Open standards are key for meeting these needs and The Open Group is developing a Mass Vaccination Plan standard to launch early next year.
Tracey Lethbridge of OpenText
“This will be globally relevant and identify the core capabilities needed to ensure that populations receive a safe and effective vaccine”, said Dr Lee.
AI technologies of all kinds are particularly likely to dominate the healthcare marketplance in 2021.
Hall said: “Compared to recent years, 2020 has seen some of the most-promising developments for the widespread adoption of modern, AI-driven solutions across the health service.
“From reducing the number of patient appointments, to improving the detection and diagnosis of serious medical conditions; the advanced potential of such innovations is finally being realised.
“And next year we will see even-greater emphasis around the role these intelligent technologies will play in the future of care.
“Clinically-validated AI-solutions – particularly those which have the potential to swiftly address genuine problems and needs across the health service – will receive greater funding.
“And, in turn, modern technologies will be evaluated and trialled a lot more quickly, helping to bring AI solutions to more people and speeding up the path to widespread adoption.”

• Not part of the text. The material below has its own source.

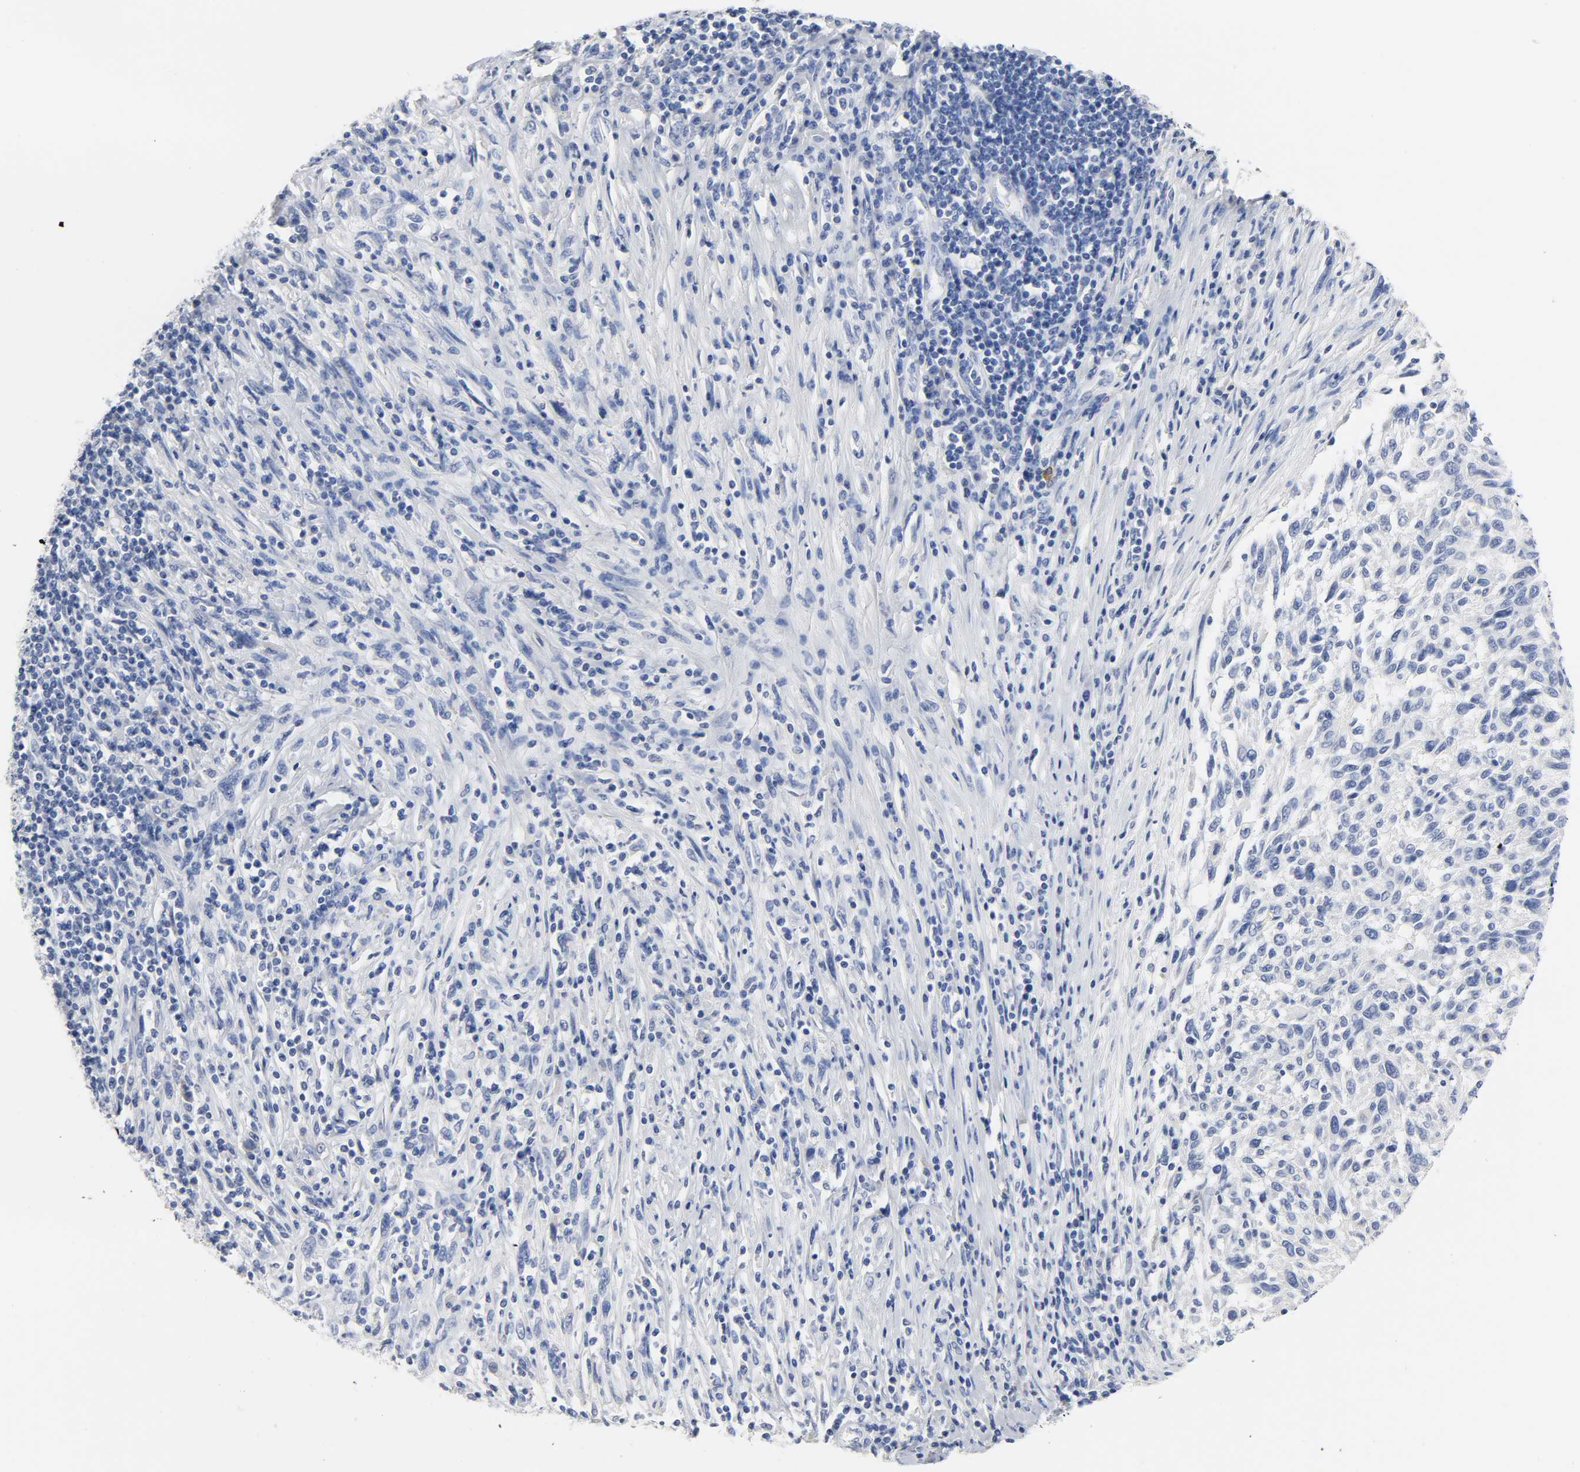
{"staining": {"intensity": "negative", "quantity": "none", "location": "none"}, "tissue": "melanoma", "cell_type": "Tumor cells", "image_type": "cancer", "snomed": [{"axis": "morphology", "description": "Malignant melanoma, Metastatic site"}, {"axis": "topography", "description": "Lymph node"}], "caption": "This histopathology image is of malignant melanoma (metastatic site) stained with IHC to label a protein in brown with the nuclei are counter-stained blue. There is no positivity in tumor cells.", "gene": "ACP3", "patient": {"sex": "male", "age": 61}}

Modern technologies will be evaluated and trialled a lot more quickly, helping to bring AI solutions to more people and speeding up the path to widespread adoption
Nole adds: “The urgent need for information to drive diagnosis, treatment, and other clinical protocols related to COVID-19 has resulted in unprecedented global sharing of medical knowledge.
“And next year, we can expect that trend to broaden across clinical areas to capture the benefits of improved access to clinical intelligence.
“IT vendors will expand the availability of AI-powered analytics tools that make it possible to tap the potential clinical and research value of vast volumes of healthcare data generated daily.
“We also will see increased adoption of solutions that deliver workflow integrated real-time AI for clinical decision support at the point of care.
“This will be a significant element in providing better care and financial outcomes, improving patient and clinician satisfaction, and reducing physician burnout from administrative workloads.”